Genome Annotation
In order to annotate both structural and functional properties of the genome, we used GenSAS v6 (Humann et al. 2019). We first identified and masked interspersed repeats and low complexity DNA sequences in the assembly. RepeatModeler v1.0.11 was run to identify and produce a structural annotation of repeat regions de novo (Smit & Hubley 2008), and subsequently RepeatMasker v4.1.0 was used to generate a modified version of the genome with these regions masked (Smit et al. 2015). We then employed Braker v2.1.0 (Hoff et al. 2019; Stanke et al.2008; Stanke et al. 2006) to automatically predict gene models for protein coding genes in the masked genome. The Braker pipeline uses the tools GeneMark-ES/ET (Lomsadze et al.2005; Ter-Hovhannisyan et al. 2008) and Augustus (Camacho et al. 2009), as well as evidence from RNAseq data, to predict gene models in novel eukaryotic genomes. Paired-end RNAseq reads were aligned to the genome using Hisat2 (Kim et al.2015), with default settings, and the alignment file was provided to Braker. Finally, PASA v2.3.3 (Haas et al. 2008) was used to refine the gene models, using the assembled transcriptome as input.

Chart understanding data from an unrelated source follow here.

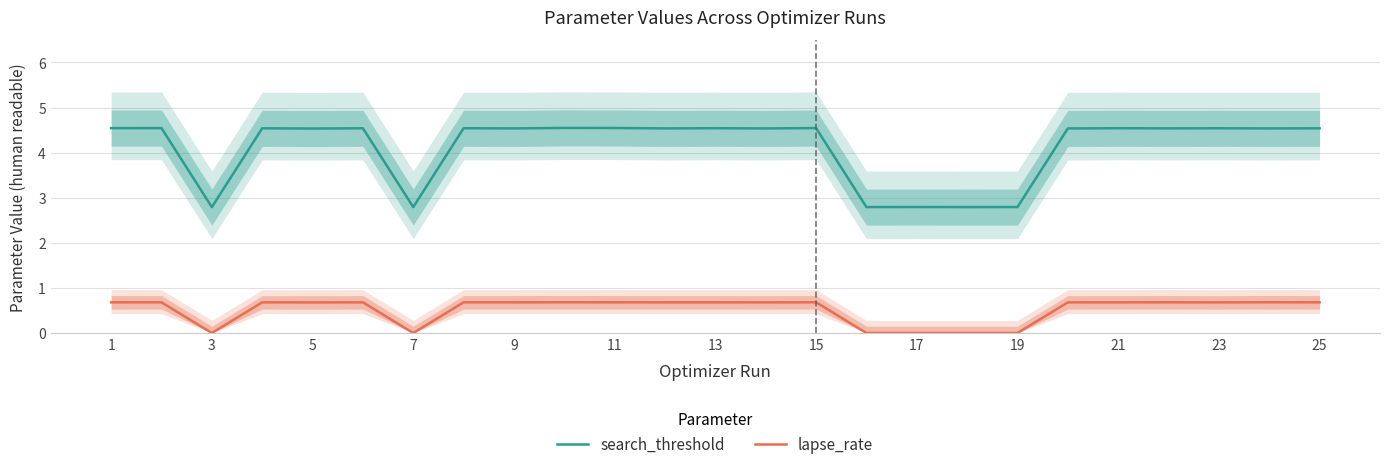

Count the number of categories in the chart.

25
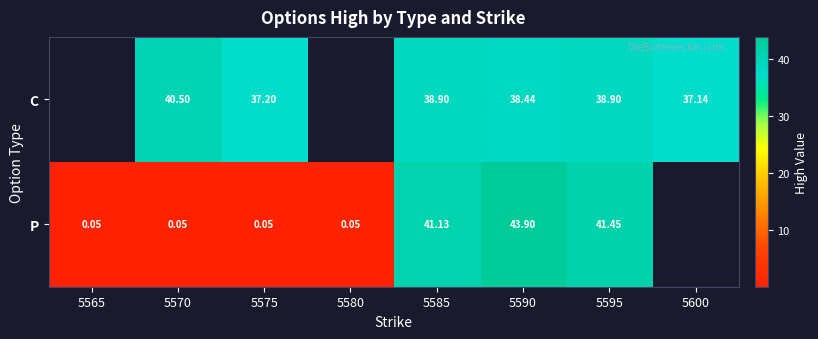

Is the value of C at 5585 greater than the value of P at 5585?

No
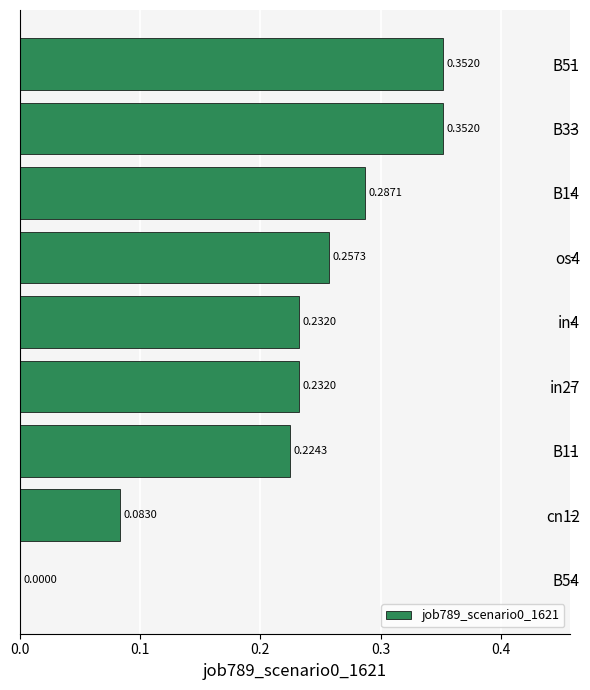

What is the sum of all values?

2.0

For the resulting consensus gene models, we assigned functional annotations using a combination of six tools. Amino acid similarity to proteins in the NCBI RefSeq invertebrate database was used for functional annotation based on searches with both Diamond v0.9.22 (Buchfink et al. 2015) and Blastp v2.7.1 (with the settings: matrix = BLOSUM62, expect = 1e-8, word size = 3, gap open penalty = 11, gap extend penalty = 1, maximum HSP distance =30000). The gene set was further annotated based on the presence of peptide domains, using InterProScan v5.29-68.0, Pfam v1.6 (with the settings: e-value sequence = 1 and e-value domain = 10), and SignalP v4.1 (with the settings: organism group = eukaryotes, method = best, D-cutoff for noTM networks = 0.45, D-cutoff for TM networks = 0.50, minimal predicted peptide length = 10, and truncate sequence length = 70). Finally, the Kyoto Encyclopedia of Genes and Genomes (KEGG) orthology terms were assigned to each gene using the KEGG Automatic Annotation Server (Moriyaet al. 2007), based on bi-directional best hit searches of the nucleotide sequences using blast.